* **Problem details**
Write every record out again exactly, and keep images out of it.

* **Entries shown**
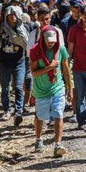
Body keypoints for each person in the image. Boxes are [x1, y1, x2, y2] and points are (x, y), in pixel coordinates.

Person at [30, 26, 72, 157]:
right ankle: (38, 139)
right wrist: (50, 67)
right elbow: (34, 73)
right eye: (49, 41)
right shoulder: (35, 51)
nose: (51, 43)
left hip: (57, 88)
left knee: (59, 114)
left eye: (53, 41)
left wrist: (70, 89)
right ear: (42, 38)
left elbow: (66, 70)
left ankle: (58, 145)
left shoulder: (61, 49)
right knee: (40, 116)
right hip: (41, 90)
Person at [0, 6, 29, 126]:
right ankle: (7, 110)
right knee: (5, 88)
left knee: (18, 87)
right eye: (10, 15)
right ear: (6, 16)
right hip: (4, 63)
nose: (12, 17)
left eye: (14, 14)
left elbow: (30, 46)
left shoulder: (24, 29)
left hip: (19, 62)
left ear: (18, 16)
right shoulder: (1, 28)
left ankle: (18, 112)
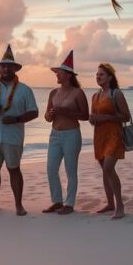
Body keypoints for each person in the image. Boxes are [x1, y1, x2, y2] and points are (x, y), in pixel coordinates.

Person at [0, 45, 38, 216]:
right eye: (3, 66)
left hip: (13, 136)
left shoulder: (25, 89)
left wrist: (17, 119)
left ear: (14, 68)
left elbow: (34, 112)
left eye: (9, 66)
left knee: (14, 169)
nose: (5, 68)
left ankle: (19, 205)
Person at [43, 51, 89, 215]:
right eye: (56, 72)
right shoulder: (53, 93)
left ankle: (69, 203)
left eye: (59, 72)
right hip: (55, 134)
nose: (56, 74)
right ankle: (57, 201)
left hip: (71, 134)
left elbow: (85, 116)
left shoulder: (78, 93)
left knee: (71, 170)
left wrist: (65, 111)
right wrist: (50, 115)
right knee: (51, 169)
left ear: (68, 75)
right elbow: (47, 116)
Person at [89, 62, 131, 219]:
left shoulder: (116, 94)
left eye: (101, 74)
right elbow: (93, 118)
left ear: (110, 77)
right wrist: (92, 119)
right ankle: (110, 203)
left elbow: (126, 116)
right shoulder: (95, 96)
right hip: (99, 136)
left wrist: (106, 117)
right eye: (97, 74)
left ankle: (120, 205)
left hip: (114, 135)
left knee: (108, 168)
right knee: (104, 171)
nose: (98, 77)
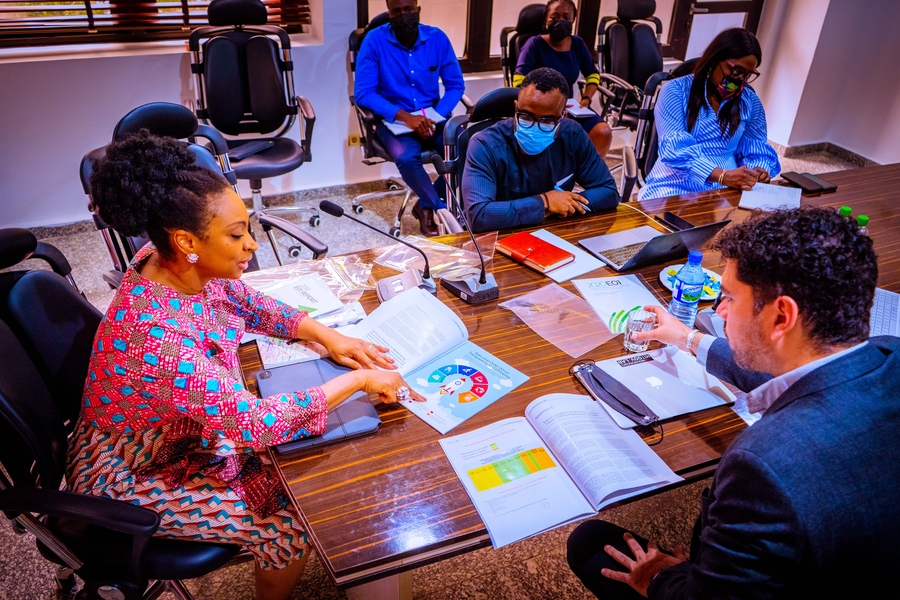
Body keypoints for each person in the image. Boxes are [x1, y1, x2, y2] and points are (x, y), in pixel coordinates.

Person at [69, 131, 424, 600]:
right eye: (236, 235)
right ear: (186, 241)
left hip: (179, 430)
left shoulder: (167, 259)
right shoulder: (153, 339)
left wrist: (327, 337)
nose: (251, 245)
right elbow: (252, 425)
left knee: (316, 465)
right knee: (287, 521)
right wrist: (358, 379)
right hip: (132, 468)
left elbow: (244, 301)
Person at [566, 207, 900, 598]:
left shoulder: (763, 467)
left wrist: (658, 579)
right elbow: (783, 368)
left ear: (781, 316)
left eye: (727, 298)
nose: (719, 311)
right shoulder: (887, 351)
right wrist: (686, 338)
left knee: (589, 543)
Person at [354, 0, 465, 237]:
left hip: (433, 117)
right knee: (406, 157)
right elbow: (363, 93)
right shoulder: (374, 41)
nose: (403, 15)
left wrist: (434, 117)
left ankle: (424, 204)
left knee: (468, 150)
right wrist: (405, 117)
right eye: (396, 12)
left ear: (418, 10)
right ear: (389, 14)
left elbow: (455, 85)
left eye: (408, 10)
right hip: (393, 120)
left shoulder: (437, 38)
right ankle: (440, 210)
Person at [462, 67, 619, 233]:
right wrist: (545, 202)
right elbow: (479, 216)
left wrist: (564, 204)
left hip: (557, 234)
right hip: (498, 240)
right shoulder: (485, 144)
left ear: (562, 116)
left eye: (547, 121)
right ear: (515, 108)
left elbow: (608, 192)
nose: (533, 127)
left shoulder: (572, 135)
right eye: (525, 116)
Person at [639, 28, 781, 200]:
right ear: (715, 59)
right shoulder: (676, 91)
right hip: (674, 183)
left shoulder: (749, 101)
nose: (740, 80)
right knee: (677, 224)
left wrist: (758, 170)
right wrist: (722, 175)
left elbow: (757, 147)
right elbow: (675, 148)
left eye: (748, 75)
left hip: (728, 188)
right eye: (736, 71)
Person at [514, 0, 613, 157]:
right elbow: (519, 80)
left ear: (573, 19)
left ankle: (589, 178)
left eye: (566, 17)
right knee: (570, 139)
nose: (560, 22)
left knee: (603, 131)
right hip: (541, 110)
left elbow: (593, 74)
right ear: (546, 20)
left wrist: (586, 98)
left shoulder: (577, 44)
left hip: (569, 107)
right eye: (555, 16)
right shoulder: (534, 44)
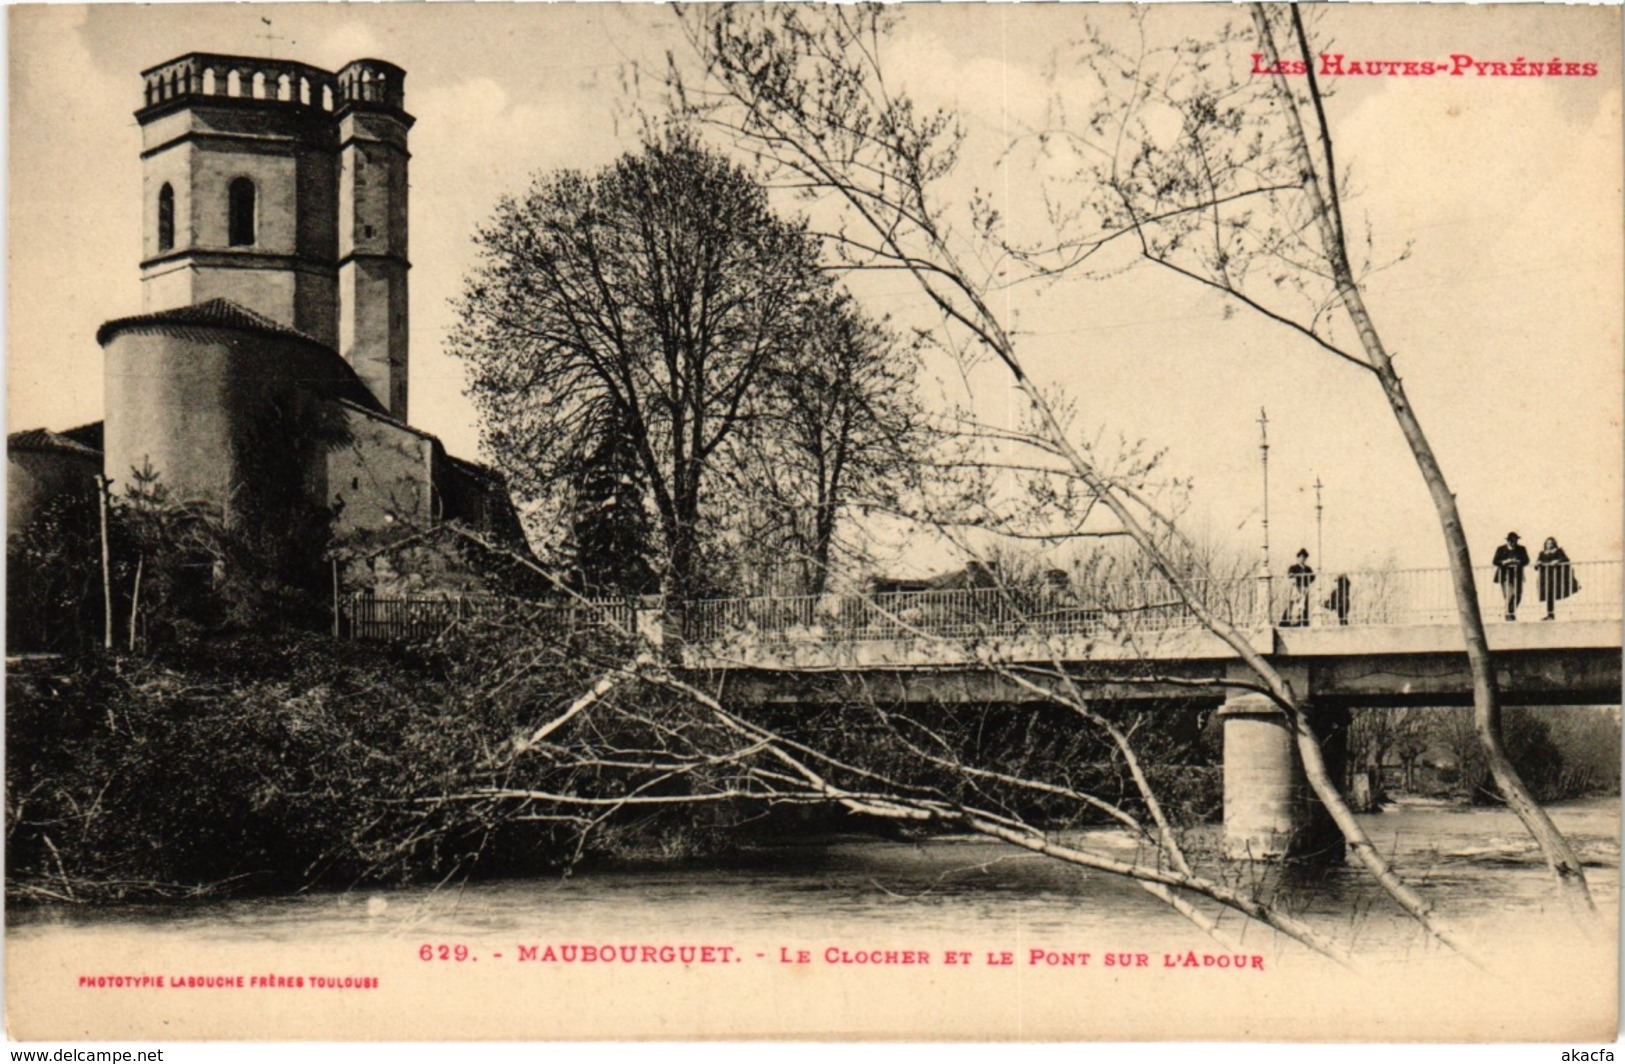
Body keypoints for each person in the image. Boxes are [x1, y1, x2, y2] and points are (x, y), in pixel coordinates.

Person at [1534, 537, 1578, 620]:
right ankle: (1550, 614)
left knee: (1557, 593)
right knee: (1549, 595)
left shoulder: (1559, 551)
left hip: (1556, 577)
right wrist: (1538, 563)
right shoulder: (1542, 553)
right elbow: (1536, 567)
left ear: (1554, 543)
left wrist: (1557, 561)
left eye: (1551, 543)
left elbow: (1566, 560)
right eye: (1547, 543)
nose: (1549, 545)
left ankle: (1570, 613)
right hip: (1546, 577)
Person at [1491, 531, 1530, 621]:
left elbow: (1526, 560)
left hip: (1517, 574)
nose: (1513, 542)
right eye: (1511, 541)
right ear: (1507, 541)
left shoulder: (1521, 549)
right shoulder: (1501, 549)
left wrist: (1519, 561)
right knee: (1509, 594)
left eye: (1515, 540)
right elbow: (1495, 561)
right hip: (1505, 575)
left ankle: (1511, 612)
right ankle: (1508, 614)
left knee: (1518, 595)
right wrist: (1504, 562)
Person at [1282, 548, 1315, 627]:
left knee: (1303, 606)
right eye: (1301, 557)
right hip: (1296, 589)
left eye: (1304, 557)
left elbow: (1312, 577)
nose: (1302, 559)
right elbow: (1290, 574)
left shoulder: (1308, 569)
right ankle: (1286, 622)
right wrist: (1294, 577)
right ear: (1298, 558)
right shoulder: (1294, 567)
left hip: (1304, 589)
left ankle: (1304, 622)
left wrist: (1307, 580)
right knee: (1294, 605)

* **Answer to the exercise**
Body keypoints for each person in the image. Boxes are [x1, y1, x2, y2] and points are (x, y), in pixel coordinates.

Person at [30, 26, 72, 157]:
right ankle: (38, 139)
right wrist: (50, 67)
right elbow: (34, 73)
right eye: (49, 41)
right shoulder: (35, 51)
nose: (51, 43)
left hip: (57, 88)
left knee: (59, 114)
left eye: (53, 41)
left wrist: (70, 89)
right ear: (42, 38)
left elbow: (66, 70)
left ankle: (58, 145)
left shoulder: (61, 49)
right knee: (40, 116)
right hip: (41, 90)
Person at [0, 6, 29, 126]:
right ankle: (7, 110)
right knee: (5, 88)
left knee: (18, 87)
right eye: (10, 15)
right ear: (6, 16)
right hip: (4, 63)
nose: (12, 17)
left eye: (14, 14)
left elbow: (30, 46)
left shoulder: (24, 29)
left hip: (19, 62)
left ear: (18, 16)
right shoulder: (1, 28)
left ankle: (18, 112)
Body keypoints for each person in the image. Boxes are [x1, y1, x2, y2] and points are (x, y), in pixel coordinates.

Person at [0, 45, 38, 216]:
right eye: (3, 66)
left hip: (13, 136)
left shoulder: (25, 89)
left wrist: (17, 119)
left ear: (14, 68)
left elbow: (34, 112)
left eye: (9, 66)
left knee: (14, 169)
nose: (5, 68)
left ankle: (19, 205)
Person at [43, 51, 89, 215]:
right eye: (56, 72)
right shoulder: (53, 93)
left ankle: (69, 203)
left eye: (59, 72)
right hip: (55, 134)
nose: (56, 74)
right ankle: (57, 201)
left hip: (71, 134)
left elbow: (85, 116)
left shoulder: (78, 93)
left knee: (71, 170)
left wrist: (65, 111)
right wrist: (50, 115)
right knee: (51, 169)
left ear: (68, 75)
right elbow: (47, 116)
Person at [89, 62, 131, 219]:
left shoulder: (116, 94)
left eye: (101, 74)
right elbow: (93, 118)
left ear: (110, 77)
right wrist: (92, 119)
right ankle: (110, 203)
left elbow: (126, 116)
right shoulder: (95, 96)
right hip: (99, 136)
left wrist: (106, 117)
right eye: (97, 74)
left ankle: (120, 205)
left hip: (114, 135)
left knee: (108, 168)
right knee: (104, 171)
nose: (98, 77)
Body keypoints for each person in the image. Boxes are [x1, y1, x2, y2] and points are (x, y), in pixel coordinates.

Person at [69, 131, 424, 600]:
right eye: (236, 235)
right ear: (186, 241)
left hip: (179, 430)
left shoulder: (167, 259)
right shoulder: (153, 339)
left wrist: (327, 337)
nose: (251, 245)
right elbow: (252, 425)
left knee: (316, 465)
right knee: (287, 521)
right wrist: (358, 379)
right hip: (132, 468)
left elbow: (244, 301)
Person at [566, 207, 900, 598]:
left shoulder: (763, 467)
left wrist: (658, 579)
right elbow: (783, 368)
left ear: (781, 316)
left eye: (727, 298)
nose: (719, 311)
right shoulder: (887, 351)
right wrist: (686, 338)
left knee: (589, 543)
Person at [354, 0, 465, 237]:
left hip: (433, 117)
right knee: (406, 157)
right elbow: (363, 93)
right shoulder: (374, 41)
nose: (403, 15)
left wrist: (434, 117)
left ankle: (424, 204)
left knee: (468, 150)
right wrist: (405, 117)
right eye: (396, 12)
left ear: (418, 10)
right ear: (389, 14)
left elbow: (455, 85)
left eye: (408, 10)
right hip: (393, 120)
left shoulder: (437, 38)
right ankle: (440, 210)
Person at [462, 67, 619, 233]:
right wrist: (545, 202)
right elbow: (479, 216)
left wrist: (564, 204)
left hip: (557, 234)
right hip: (498, 240)
right shoulder: (485, 144)
left ear: (562, 116)
left eye: (547, 121)
right ear: (515, 108)
left elbow: (608, 192)
nose: (533, 127)
left shoulder: (572, 135)
right eye: (525, 116)
Person at [639, 28, 781, 200]:
right ear: (715, 59)
right shoulder: (676, 91)
right hip: (674, 183)
left shoulder: (749, 101)
nose: (740, 80)
right knee: (677, 224)
left wrist: (758, 170)
right wrist: (722, 175)
left elbow: (757, 147)
right elbow: (675, 148)
left eye: (748, 75)
left hip: (728, 188)
right eye: (736, 71)
Person at [514, 0, 613, 157]:
right elbow: (519, 80)
left ear: (573, 19)
left ankle: (589, 178)
left eye: (566, 17)
right knee: (570, 139)
nose: (560, 22)
left knee: (603, 131)
right hip: (541, 110)
left elbow: (593, 74)
right ear: (546, 20)
left wrist: (586, 98)
left shoulder: (577, 44)
left hip: (569, 107)
right eye: (555, 16)
right shoulder: (534, 44)
Body keypoints for each person in the image. Boxes are [x1, y1, x2, y2] and points are (x, y), in pixel coordinates.

Person at [1534, 537, 1578, 620]:
right ankle: (1550, 614)
left knee: (1557, 593)
right knee: (1549, 595)
left shoulder: (1559, 551)
left hip: (1556, 577)
right wrist: (1538, 563)
right shoulder: (1542, 553)
right elbow: (1536, 567)
left ear: (1554, 543)
left wrist: (1557, 561)
left eye: (1551, 543)
left elbow: (1566, 560)
right eye: (1547, 543)
nose: (1549, 545)
left ankle: (1570, 613)
right hip: (1546, 577)
Person at [1491, 531, 1530, 621]:
left elbow: (1526, 560)
left hip: (1517, 574)
nose: (1513, 542)
right eye: (1511, 541)
right ear: (1507, 541)
left shoulder: (1521, 549)
right shoulder: (1501, 549)
left wrist: (1519, 561)
right knee: (1509, 594)
left eye: (1515, 540)
right elbow: (1495, 561)
right hip: (1505, 575)
left ankle: (1511, 612)
right ankle: (1508, 614)
left knee: (1518, 595)
right wrist: (1504, 562)
Person at [1282, 548, 1315, 627]:
left knee: (1303, 606)
right eye: (1301, 557)
right hip: (1296, 589)
left eye: (1304, 557)
left elbow: (1312, 577)
nose: (1302, 559)
right elbow: (1290, 574)
left shoulder: (1308, 569)
right ankle: (1286, 622)
right wrist: (1294, 577)
right ear: (1298, 558)
right shoulder: (1294, 567)
left hip: (1304, 589)
left ankle: (1304, 622)
left wrist: (1307, 580)
right knee: (1294, 605)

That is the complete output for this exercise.